I was surprised and pleased to hear that in the wake of the introduction of SB 128—which will grind its way slowly through the legislative process—a cancer patient and five doctors in California filed a lawsuit asking that physicians who help terminally ill patients die be exempt from the ban on assisted suicide (I do wish we could find another phrase). Dig around and talk to doctors you know, and you’ll find that some are already practicing a kind of “terminal sedation,” as it’s called, administering enough medication to patients so that they can sleep until they cease to breathe. There is an unstated code: A doctor or nurse or hospice volunteer asks you, as the point person, whether your mother or husband is in pain. Answer in the affirmative and they can increase the morphine (sometimes with a sedative chaser, though not a lethal dose per se). The dance keeps them out of legal jeopardy. How much better would it be for all if the law were changed. In fact, most Californians—two-thirds in a recent poll conducted by the nonprofit organization Compassion and Choices—are in favor of the proposed Death with Dignity Act.

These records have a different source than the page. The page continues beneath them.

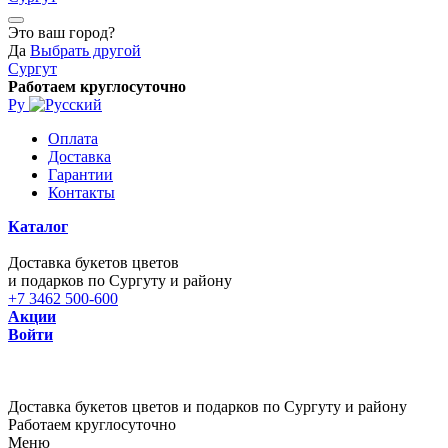
Это ваш город?
Да
Выбрать другой
Сургут
Работаем круглосуточно
Ру
Оплата
Доставка
Гарантии
Контакты
Каталог
Доставка букетов цветов
и подарков по Сургуту и району
+7 3462 500-600
Акции
Войти
Доставка букетов цветов и подарков по Сургуту и району
Работаем круглосуточно
Меню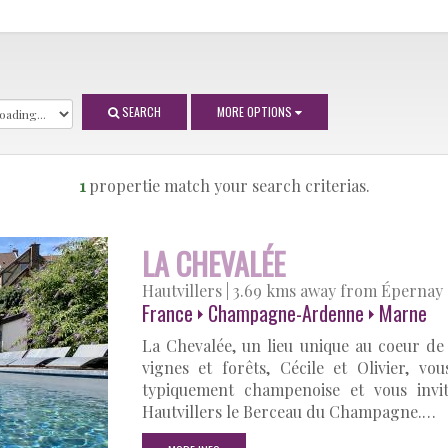
SEARCH
MORE OPTIONS
1
propertie match your search criterias.
LA CHEVALÉE
Hautvillers
|
3.69 kms away from Épernay
France
Champagne-Ardenne
Marne
La Chevalée, un lieu unique au coeur d
vignes et forêts, Cécile et Olivier, v
typiquement champenoise et vous invi
Hautvillers le Berceau du Champagne.…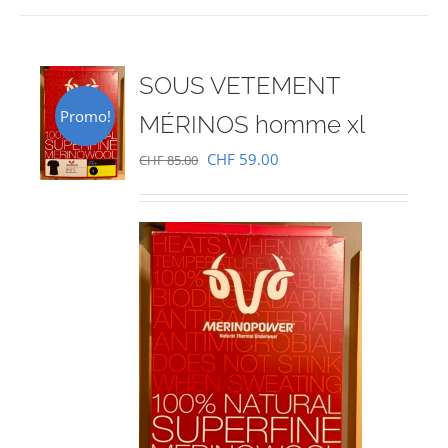
SOUS VETEMENT
Promo!
MÉRINOS homme xl
Le
Le
CHF
59.00
CHF
85.00
prix
prix
initial
actuel
était :
est :
CHF 85.00.
CHF 59.00.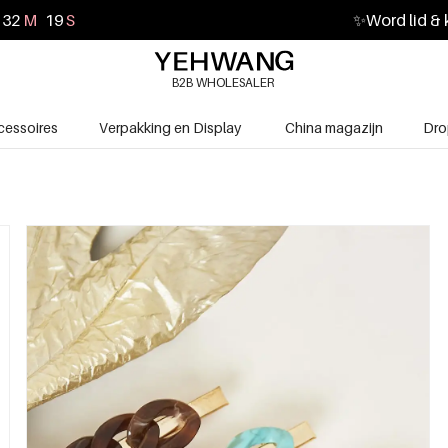
32
M
19
S
✨
Word lid & 
B2B WHOLESALER
cessoires
Verpakking en Display
China magazijn
Dro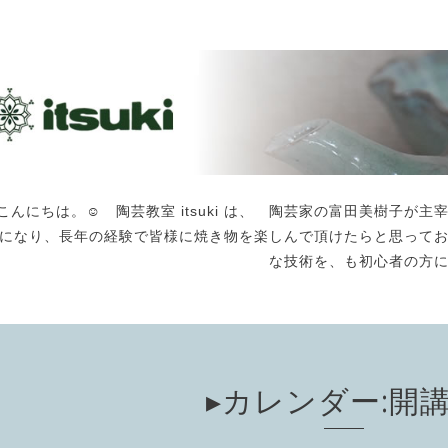
こんにちは。☺️ 陶芸教室 itsuki は、 陶芸家の富田美樹子
になり、長年の経験で皆様に焼き物を楽しんで頂けたらと思って
な技術を、も初心者の方
▸カレンダー:開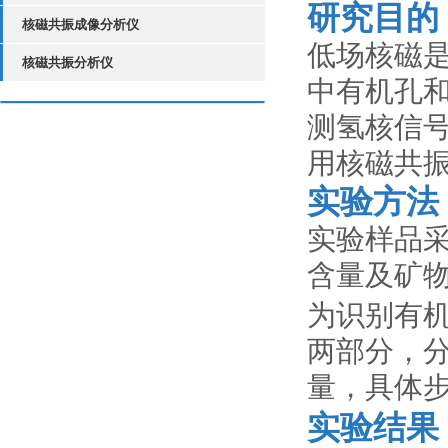
研究目的
核磁共振成像分析仪
低场核磁
核磁共振分析仪
中有机孔
测氢核信
用核磁共
实验方法
实验样品采
含量及矿
为识别有机
两部分，分
量，具体
实验结果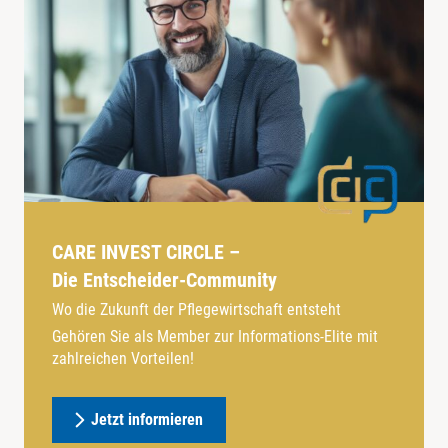
CARE INVEST CIRCLE –
Die Entscheider-Community
Wo die Zukunft der Pflegewirtschaft entsteht
Gehören Sie als Member zur Informations-Elite mit
zahlreichen Vorteilen!
Jetzt informieren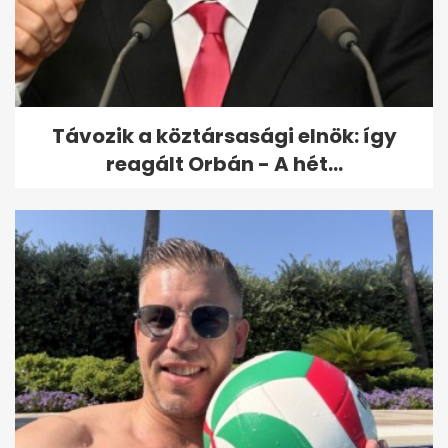
Mikor nem vonják le a bérből a
jegyzéken szereplő adót és...
Távozik a köztársasági elnök: így
reagált Orbán - A hét...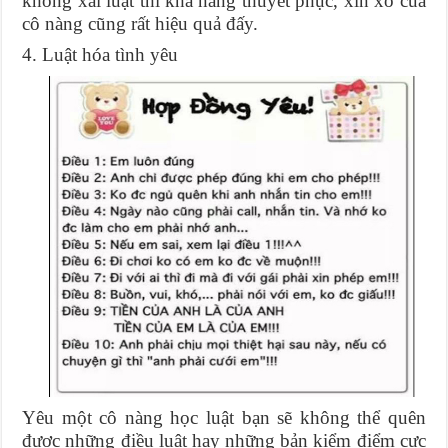
không xài luật thì khả năng thuyết phục, xin xỏ của
cô nàng cũng rất hiệu quả đấy.
4. Luật hóa tình yêu
Yêu một cô nàng học luật bạn sẽ không thể quên
được những điều luật hay những bản kiểm điểm cực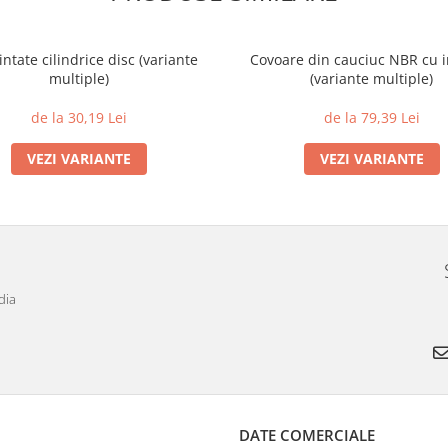
intate cilindrice disc (variante
Covoare din cauciuc NBR cu i
multiple)
(variante multiple)
de la 30,19 Lei
de la 79,39 Lei
VEZI VARIANTE
VEZI VARIANTE
dia
DATE COMERCIALE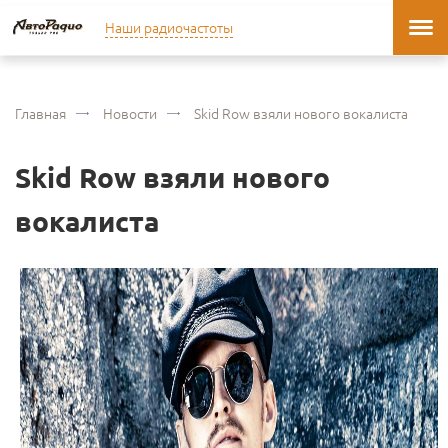
Наши радиочастоты
Главная
Новости
Skid Row взяли нового вокалиста
Skid Row взяли нового
вокалиста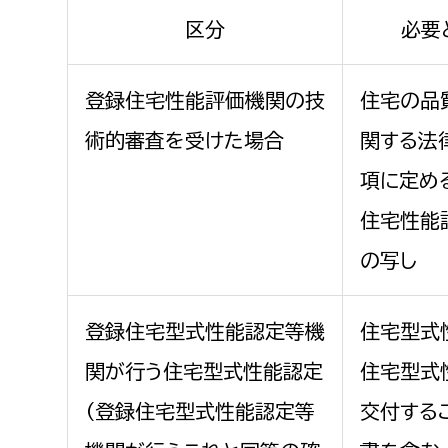
福祉政策課
子ども
区分
必要
求職者
生活援護課
子ども
高齢介護課
保育課
登録住宅性能評価機関の技
住宅の品
外国人
障がい福祉課
術的審査を受けた場合
関する法
保険課
ペット
項に定め
健康づくり課
住宅性能
建設部
会計管
の写し
建設政策課
出納室
国県事業推進課
登録住宅型式性能認定等機
住宅型式
土木管理課
関が行う住宅型式性能認定
住宅型式
道水路整備課
（登録住宅型式性能認定等
交付する
みどり公園課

This is not about manipulation or legalized murder. The proposed law—like the one in Oregon—is carefully framed to not conjure the zealotry (disturbing to some of his supporters) of Jack Kevorkian, the Michigan physician known as “Dr. Death.” Those who have chosen to die must obtain the medication and ingest it themselves. Over the years I have had conversations with angry, tearful friends who were bitter over the end-stage suffering of someone they loved and their inability to do anything about it. “We wouldn’t let our pets struggle this way,” they have said. My concern is that people will sign on to hospice care and think, Well, that’s that. But the process is still intense and wrenching and profound beyond anything else one has witnessed.

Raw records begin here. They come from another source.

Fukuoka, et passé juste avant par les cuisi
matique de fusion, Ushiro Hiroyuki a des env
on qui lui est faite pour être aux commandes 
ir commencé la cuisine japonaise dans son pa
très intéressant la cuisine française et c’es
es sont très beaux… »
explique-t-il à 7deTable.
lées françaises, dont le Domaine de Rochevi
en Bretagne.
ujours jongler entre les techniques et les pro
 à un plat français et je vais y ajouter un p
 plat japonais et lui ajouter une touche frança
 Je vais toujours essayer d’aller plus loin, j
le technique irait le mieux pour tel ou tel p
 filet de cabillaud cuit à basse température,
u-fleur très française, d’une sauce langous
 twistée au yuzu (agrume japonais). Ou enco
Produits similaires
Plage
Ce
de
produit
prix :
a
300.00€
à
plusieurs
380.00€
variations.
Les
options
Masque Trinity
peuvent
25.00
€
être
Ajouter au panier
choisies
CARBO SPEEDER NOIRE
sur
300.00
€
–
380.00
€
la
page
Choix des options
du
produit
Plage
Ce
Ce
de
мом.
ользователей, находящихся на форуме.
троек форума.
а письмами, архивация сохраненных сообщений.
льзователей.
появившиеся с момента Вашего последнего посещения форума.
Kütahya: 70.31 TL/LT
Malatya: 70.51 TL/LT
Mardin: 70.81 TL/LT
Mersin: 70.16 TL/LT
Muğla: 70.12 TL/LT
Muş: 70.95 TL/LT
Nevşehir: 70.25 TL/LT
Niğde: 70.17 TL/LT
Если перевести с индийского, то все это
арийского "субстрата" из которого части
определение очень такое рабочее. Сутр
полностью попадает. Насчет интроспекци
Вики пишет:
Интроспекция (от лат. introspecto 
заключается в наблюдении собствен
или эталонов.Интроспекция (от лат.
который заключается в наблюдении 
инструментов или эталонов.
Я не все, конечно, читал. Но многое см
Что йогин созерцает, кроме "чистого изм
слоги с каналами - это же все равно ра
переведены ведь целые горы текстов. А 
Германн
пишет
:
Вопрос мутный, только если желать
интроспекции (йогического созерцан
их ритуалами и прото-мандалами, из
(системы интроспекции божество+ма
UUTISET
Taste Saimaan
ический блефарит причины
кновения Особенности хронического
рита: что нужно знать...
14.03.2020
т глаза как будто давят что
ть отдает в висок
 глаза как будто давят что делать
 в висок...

I am guessing Brittany Maynard knew all that. She had clearly looked her choice straight in the eye. I did wonder whether, as she came down the final pike, she would change her mind. We all considered that possibility. We also asked ourselves what we would do. The fascinating and moving aspects of the Oregon law are that despite its popularity, not many have taken advantage of it. In the 20 years the statute has been in place, some 1,200 terminally ill patients have received prescription medications. Of that number, about 400 have opted not to use them. The hold of life, even on those who are dying, is strong, so strong.

Good for them. There is no gun to the head. This isn’t a game of Russian roulette. The point is to have the option—and the drugs—available, to pass new laws as California is trying to do. I am thankful that we have come to a place where we can talk about how we want to die, at as festive an occasion as lunch with friends.